start Extracted material
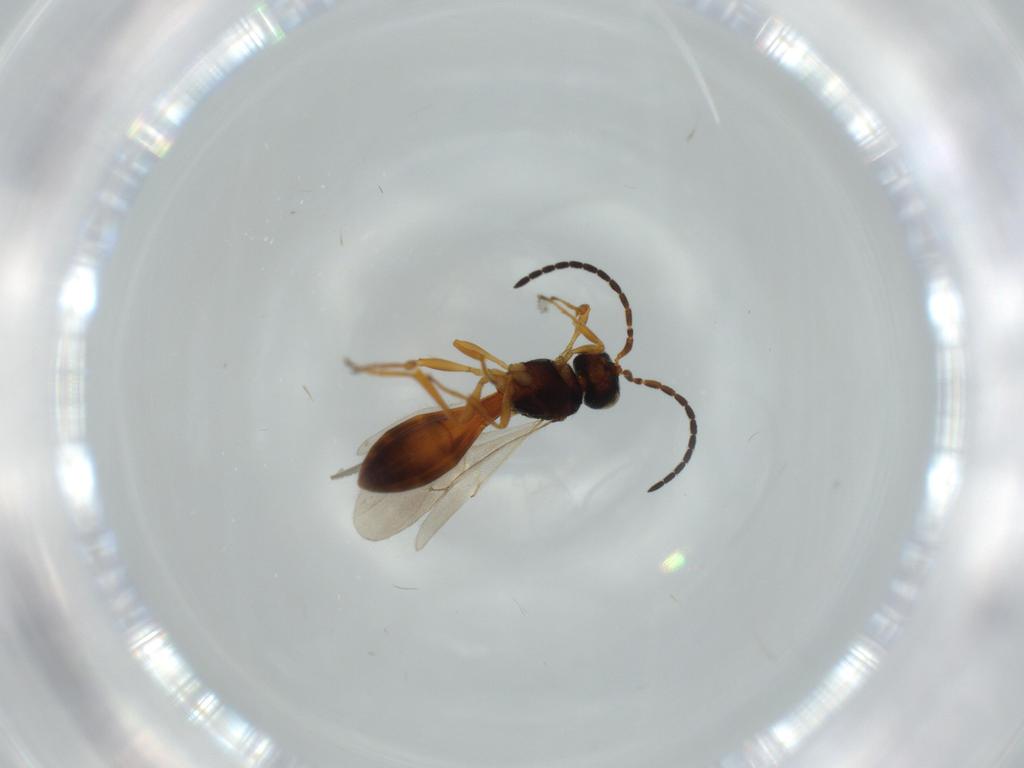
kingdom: Animalia
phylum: Arthropoda
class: Insecta
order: Hymenoptera
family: Mymaridae
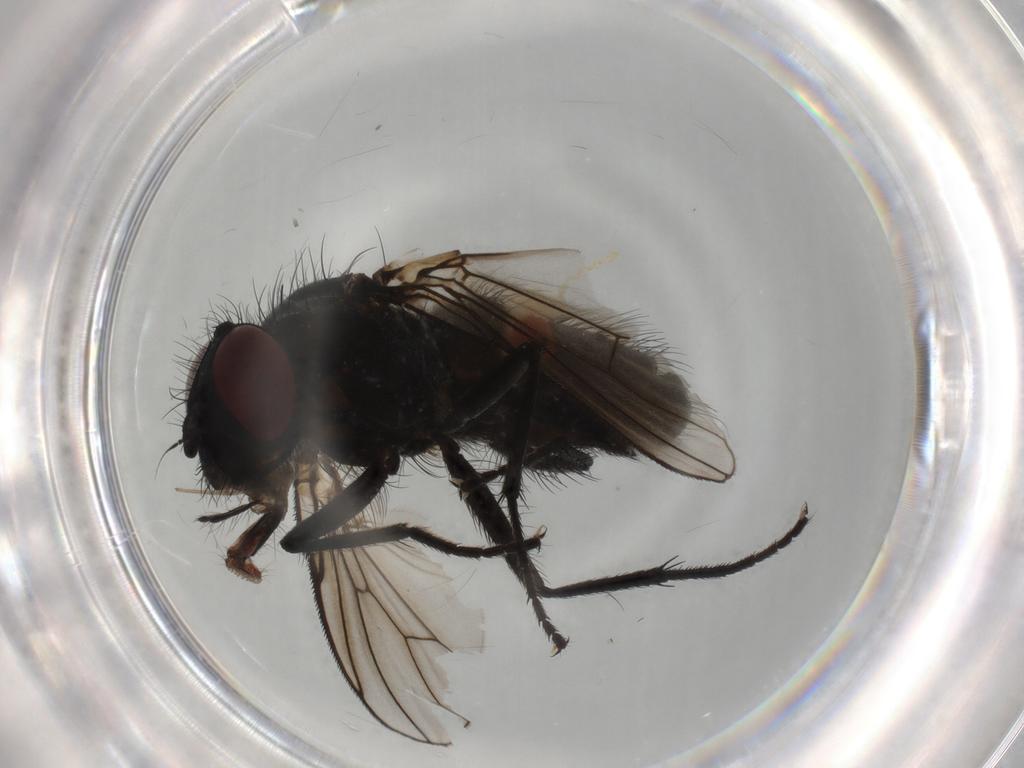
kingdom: Animalia
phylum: Arthropoda
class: Insecta
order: Diptera
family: Muscidae
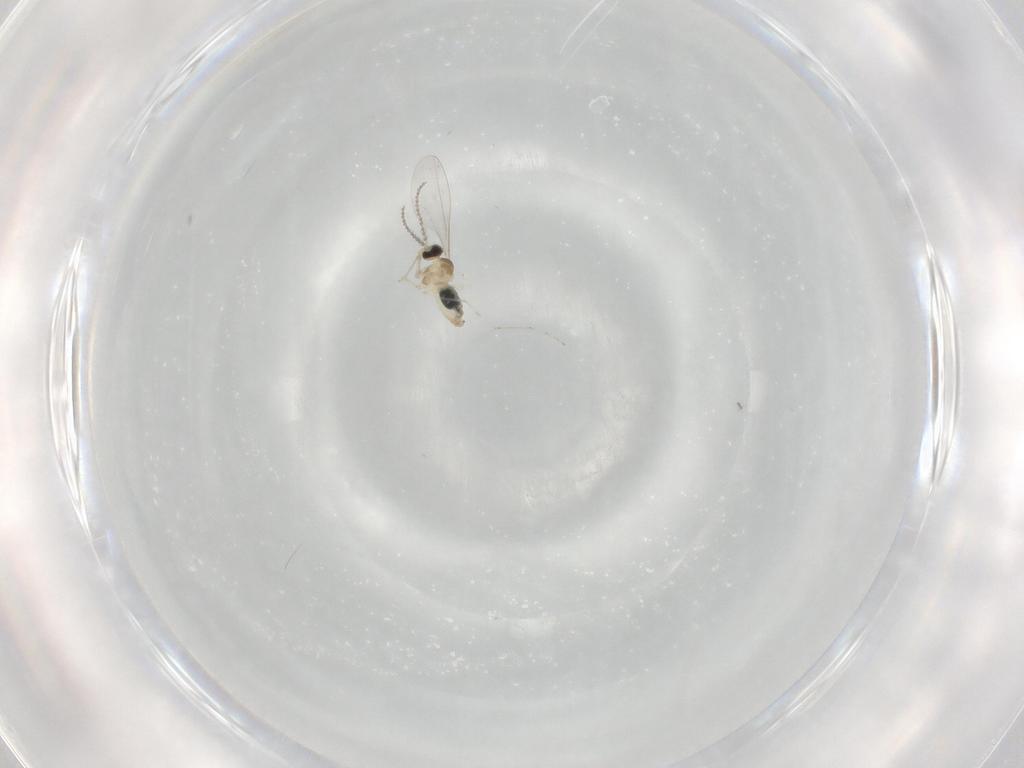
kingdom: Animalia
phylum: Arthropoda
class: Insecta
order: Diptera
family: Cecidomyiidae
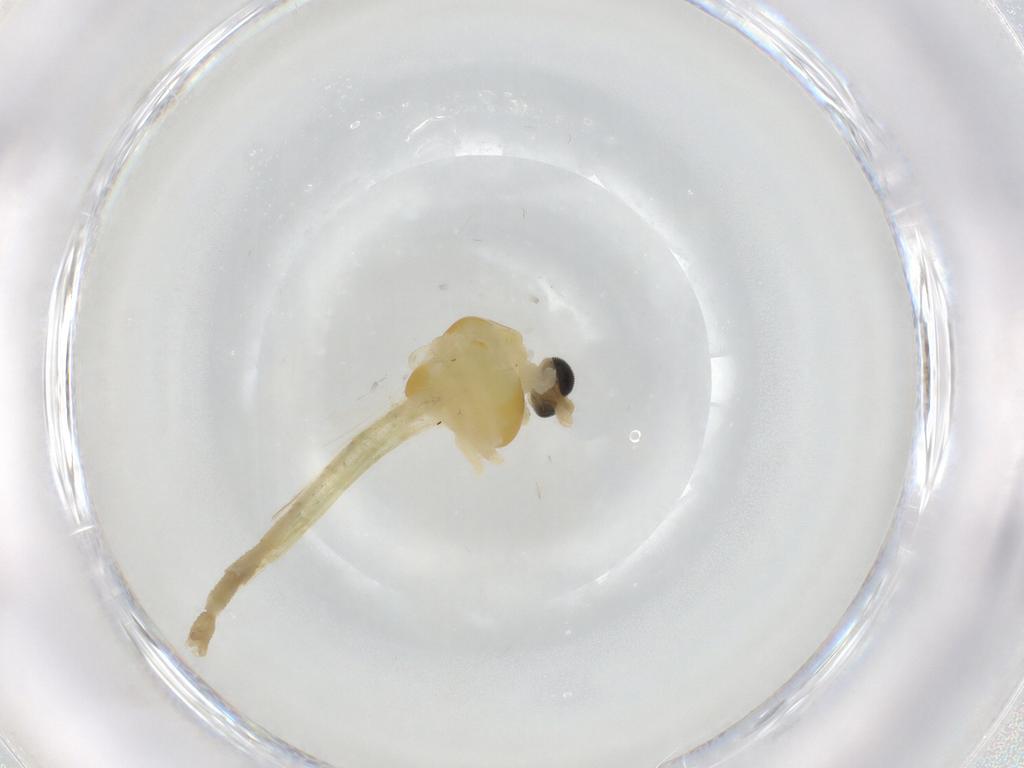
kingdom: Animalia
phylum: Arthropoda
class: Insecta
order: Diptera
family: Chironomidae
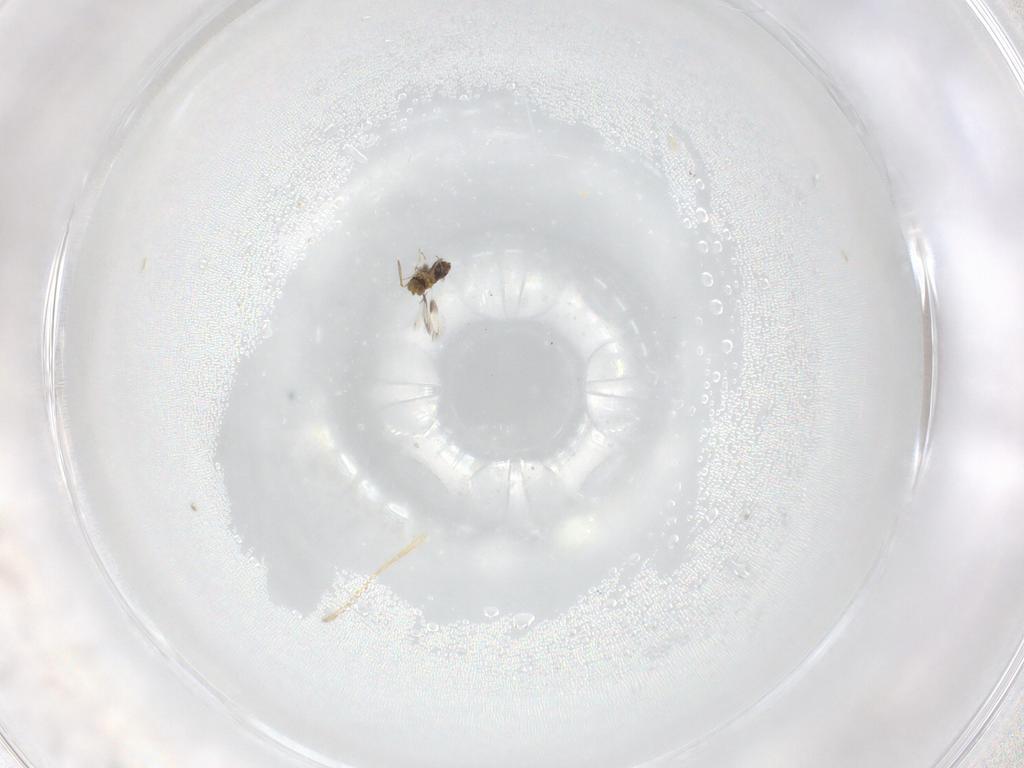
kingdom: Animalia
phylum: Arthropoda
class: Insecta
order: Hymenoptera
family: Aphelinidae
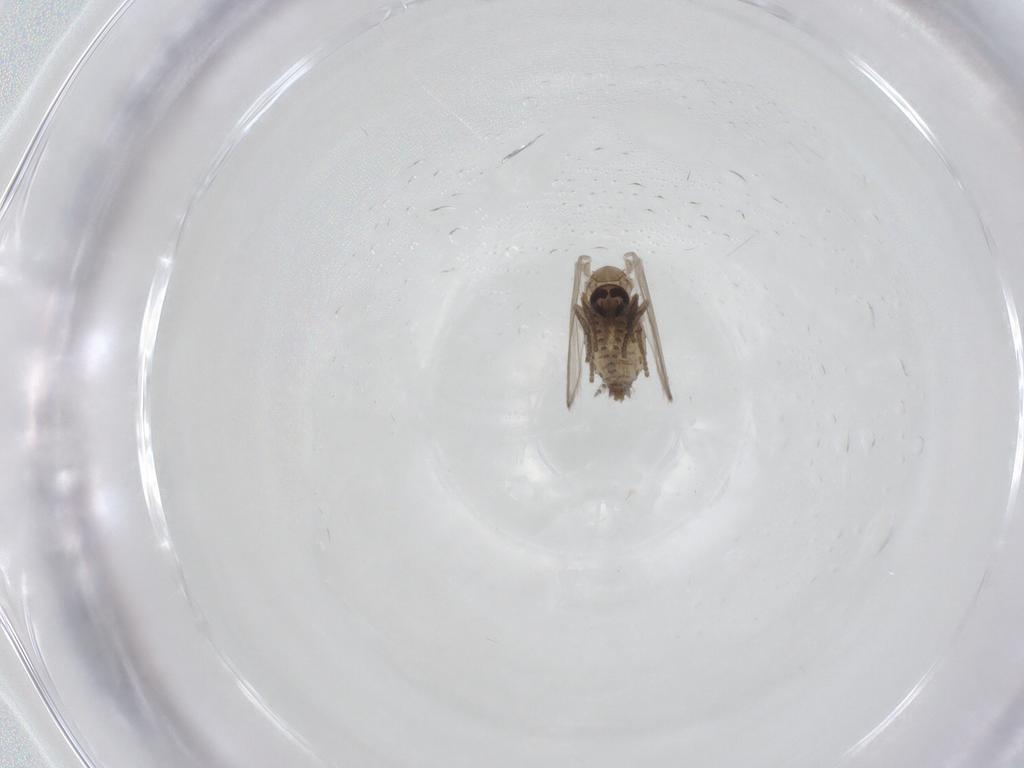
end Extracted material
• Short task: Return each line of the entries above word for word, leaving out the pictures.

• Response:
kingdom: Animalia
phylum: Arthropoda
class: Insecta
order: Hymenoptera
family: Mymaridae
kingdom: Animalia
phylum: Arthropoda
class: Insecta
order: Diptera
family: Muscidae
kingdom: Animalia
phylum: Arthropoda
class: Insecta
order: Diptera
family: Cecidomyiidae
kingdom: Animalia
phylum: Arthropoda
class: Insecta
order: Diptera
family: Chironomidae
kingdom: Animalia
phylum: Arthropoda
class: Insecta
order: Hymenoptera
family: Aphelinidae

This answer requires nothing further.